(Records from a collection)
________________________________________

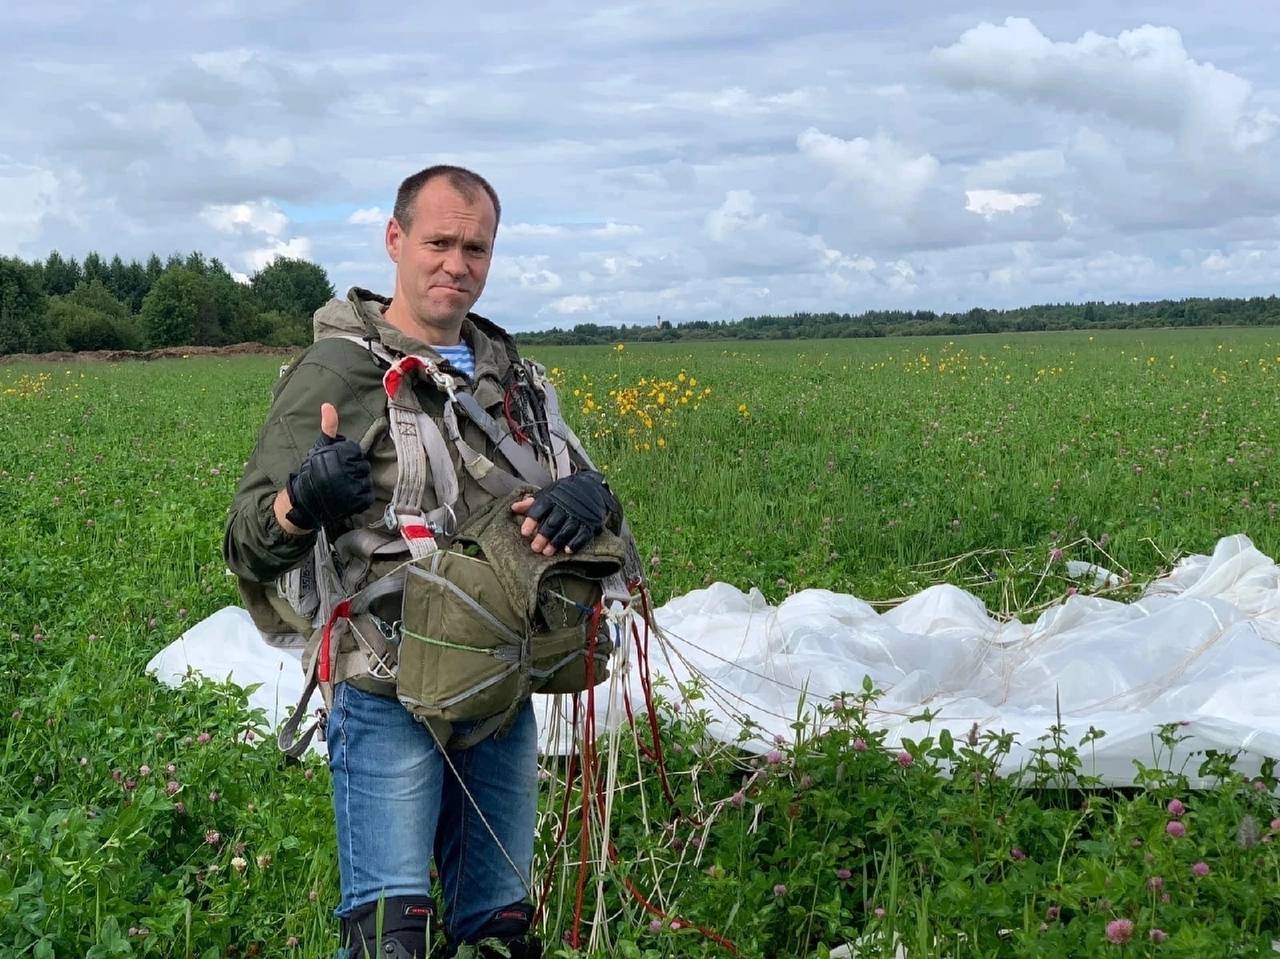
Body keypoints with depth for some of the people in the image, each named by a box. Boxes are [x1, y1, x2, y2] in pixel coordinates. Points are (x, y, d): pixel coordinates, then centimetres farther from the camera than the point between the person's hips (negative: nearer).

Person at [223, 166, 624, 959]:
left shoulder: (506, 373, 13)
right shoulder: (335, 371, -4)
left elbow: (582, 481, 12)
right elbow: (248, 548, -8)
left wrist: (587, 496, -13)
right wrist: (302, 499, -32)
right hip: (388, 693, -5)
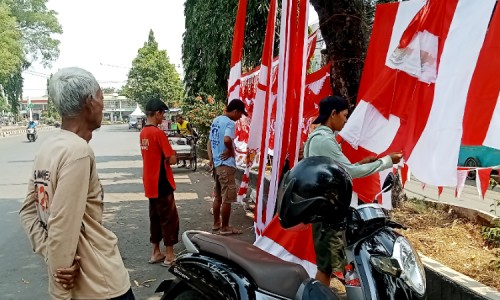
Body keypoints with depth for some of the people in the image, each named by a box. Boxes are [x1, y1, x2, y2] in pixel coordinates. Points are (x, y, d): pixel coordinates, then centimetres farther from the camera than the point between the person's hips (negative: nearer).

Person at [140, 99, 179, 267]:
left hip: (150, 184, 9)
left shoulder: (143, 132, 9)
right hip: (161, 184, -9)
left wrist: (164, 157, 3)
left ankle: (156, 253, 24)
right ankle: (169, 256, 9)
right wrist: (171, 156, 0)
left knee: (155, 217, 16)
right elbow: (172, 160, -20)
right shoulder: (158, 133, -18)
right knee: (169, 218, 2)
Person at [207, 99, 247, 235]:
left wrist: (211, 159, 10)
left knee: (218, 196, 18)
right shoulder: (229, 123, -16)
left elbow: (210, 142, 15)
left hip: (216, 164, 9)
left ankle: (216, 223, 27)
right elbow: (227, 140, -34)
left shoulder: (216, 120, 13)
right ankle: (225, 228, 9)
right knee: (227, 199, 1)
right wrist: (231, 150, -16)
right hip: (226, 165, -9)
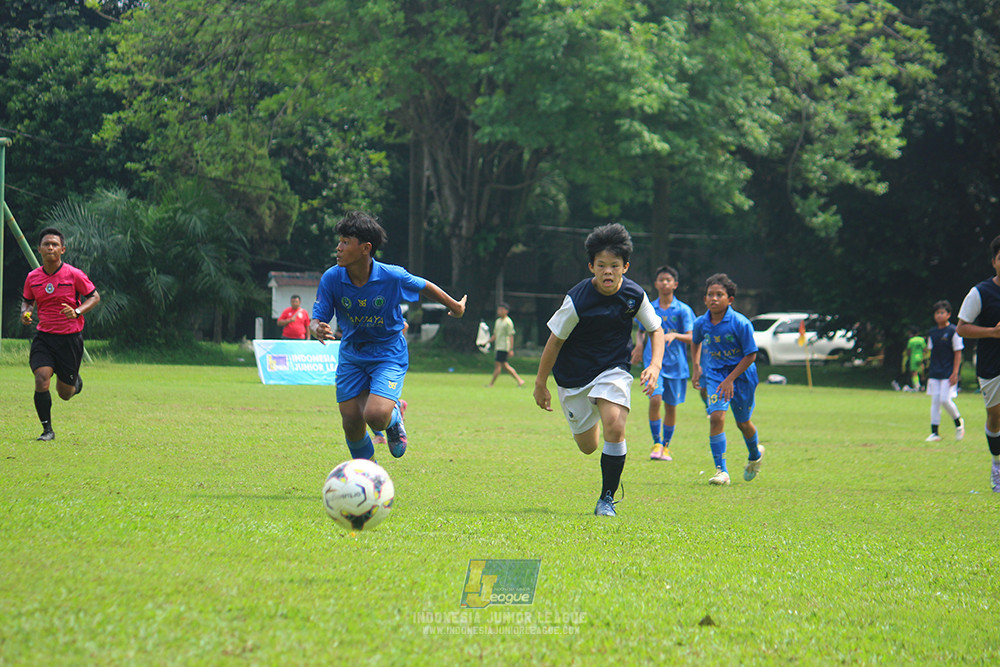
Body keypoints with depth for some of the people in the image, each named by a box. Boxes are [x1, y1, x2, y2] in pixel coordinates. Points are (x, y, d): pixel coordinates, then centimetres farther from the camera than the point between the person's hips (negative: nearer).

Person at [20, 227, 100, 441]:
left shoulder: (73, 275, -8)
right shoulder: (33, 277, 1)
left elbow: (95, 297, -1)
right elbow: (27, 301, 18)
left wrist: (77, 312, -18)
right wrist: (25, 314, -5)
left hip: (70, 338, -2)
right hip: (44, 337, 2)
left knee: (64, 393, 5)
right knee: (41, 380, -19)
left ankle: (76, 381, 43)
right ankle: (47, 429, -4)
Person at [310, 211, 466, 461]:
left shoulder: (392, 276, -20)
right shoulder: (331, 279, -15)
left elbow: (425, 287, -1)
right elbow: (317, 319, -10)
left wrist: (455, 306, 15)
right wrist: (317, 330, -36)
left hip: (389, 355, -3)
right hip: (351, 355, 3)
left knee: (376, 416, -24)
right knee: (352, 424, 1)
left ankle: (394, 417, 15)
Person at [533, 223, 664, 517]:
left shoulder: (634, 295, -11)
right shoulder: (577, 300, -21)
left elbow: (655, 329, 5)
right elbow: (555, 339, -10)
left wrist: (655, 365, -12)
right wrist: (541, 383, -5)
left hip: (614, 369, 1)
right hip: (574, 374, -1)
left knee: (614, 427, -24)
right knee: (587, 446, 9)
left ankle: (607, 498, -7)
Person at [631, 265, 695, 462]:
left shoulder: (683, 310, 0)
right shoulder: (649, 309, 7)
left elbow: (691, 338, -6)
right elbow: (641, 331, 23)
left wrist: (675, 335, -25)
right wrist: (639, 344, 2)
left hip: (676, 364, 0)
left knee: (671, 405, 6)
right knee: (655, 400, -18)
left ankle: (666, 446, 22)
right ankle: (656, 443, -7)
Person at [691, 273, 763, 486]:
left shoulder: (740, 323, -20)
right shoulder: (701, 323, -6)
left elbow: (750, 355, -15)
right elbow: (695, 342, 18)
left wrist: (730, 379, -20)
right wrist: (696, 367, 10)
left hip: (741, 374, -2)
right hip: (714, 373, 2)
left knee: (743, 422, 12)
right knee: (716, 416, -17)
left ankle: (755, 455, 45)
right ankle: (721, 471, -14)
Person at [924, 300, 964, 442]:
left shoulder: (953, 332, -7)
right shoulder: (932, 333, 10)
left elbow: (958, 354, -7)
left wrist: (955, 373, -12)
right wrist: (929, 370, 15)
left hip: (948, 373, -5)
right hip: (934, 374, 5)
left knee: (945, 400, -12)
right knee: (935, 401, 1)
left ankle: (958, 423, 14)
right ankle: (934, 433, 3)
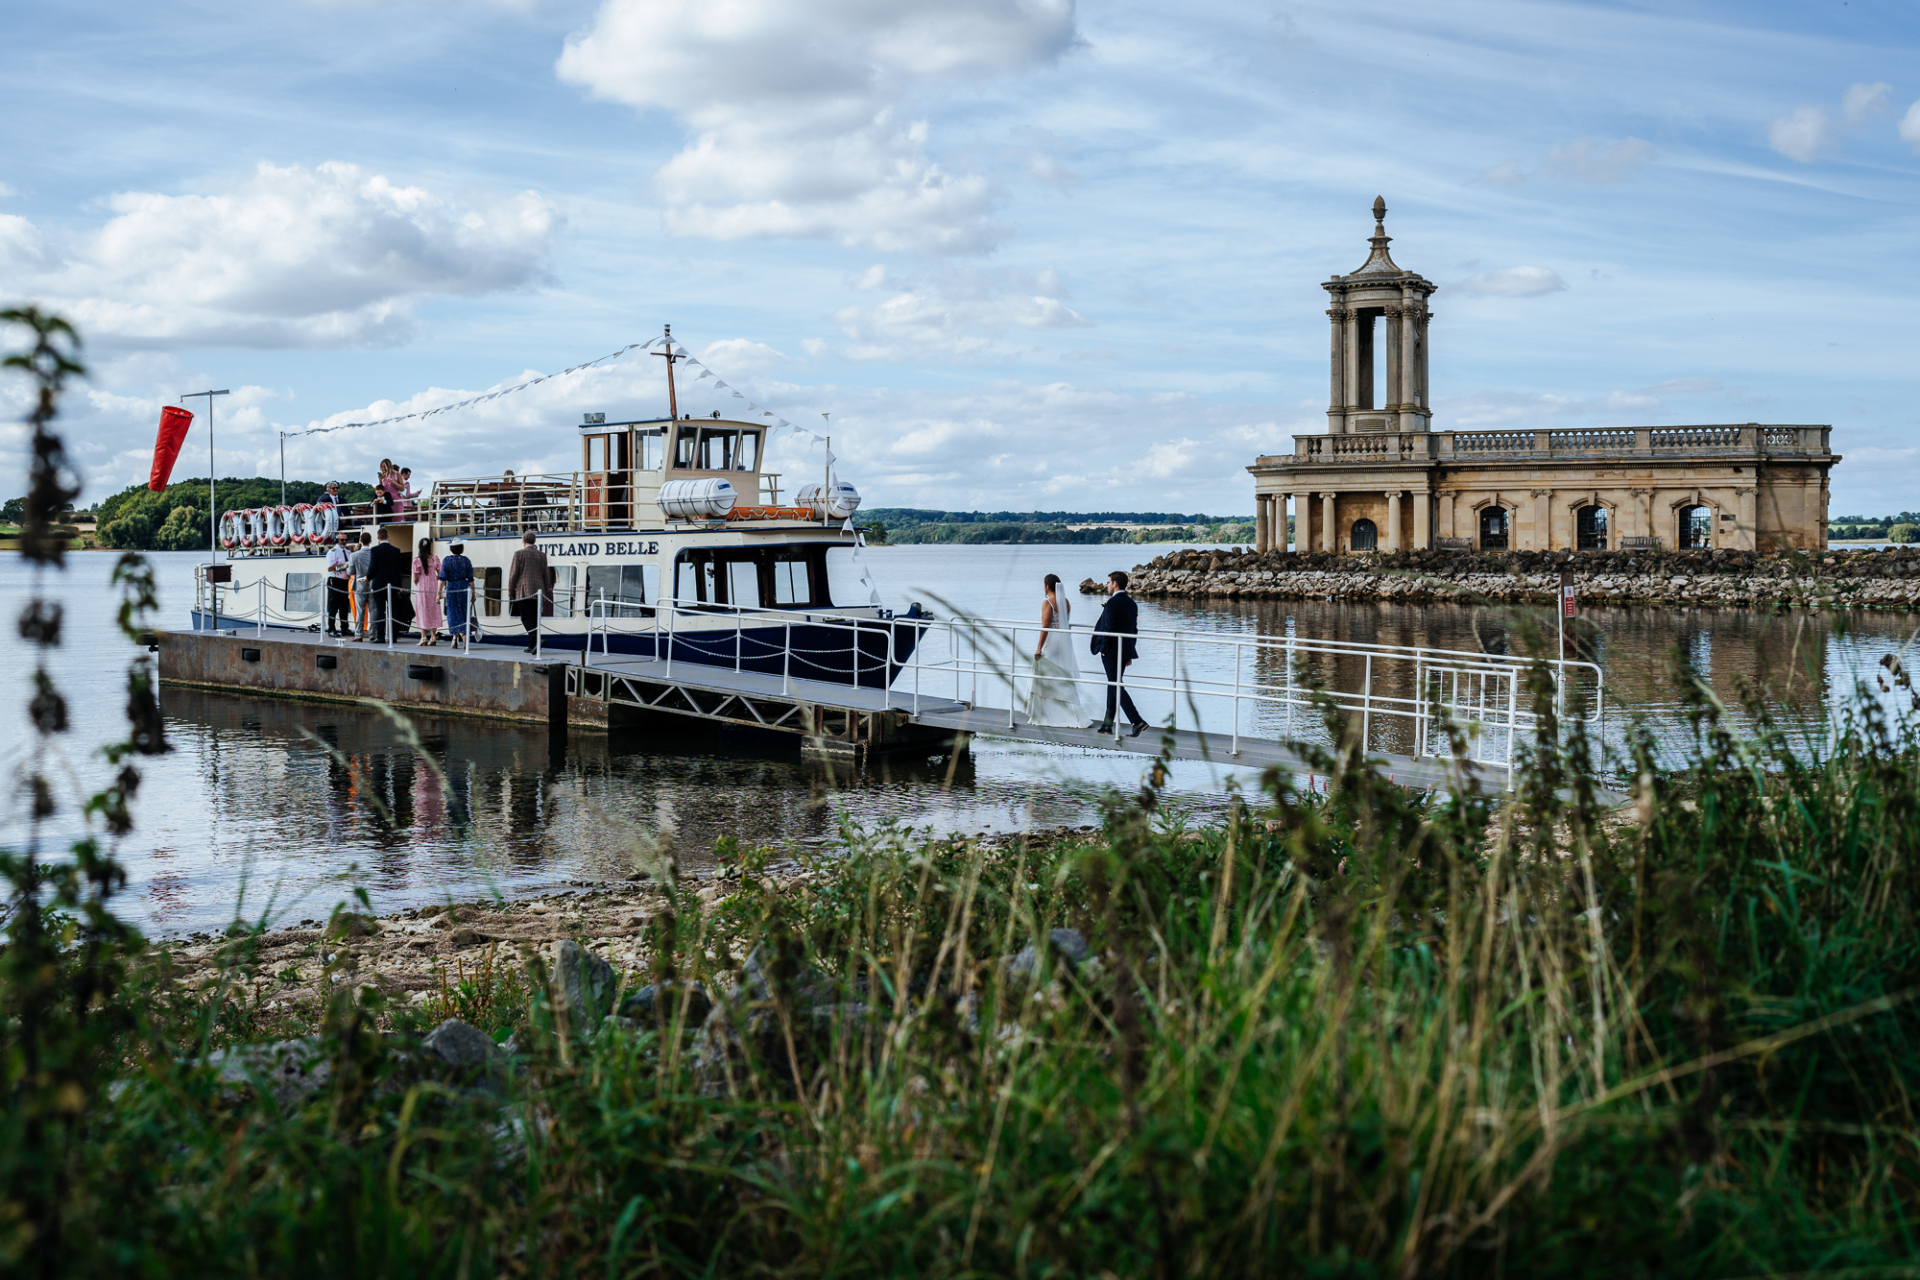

________________________________________

DESCRIPTION OF THE TASK -> Could you format the rows above as a JSON list of strings, one string per line, leaving out blank lines? Begin at the line that contains "right elbow: (27, 301, 18)" and stop after the line that contains "left shoulder: (392, 276, -20)".

THE ANSWER ->
[
  "right elbow: (27, 301, 18)",
  "left wrist: (77, 312, -18)",
  "right wrist: (25, 314, -5)",
  "left hip: (70, 338, -2)",
  "right hip: (44, 337, 2)",
  "left knee: (64, 393, 5)",
  "right knee: (41, 380, -19)",
  "left ankle: (76, 381, 43)",
  "right ankle: (47, 429, -4)",
  "Person at [310, 211, 466, 461]:",
  "left shoulder: (392, 276, -20)"
]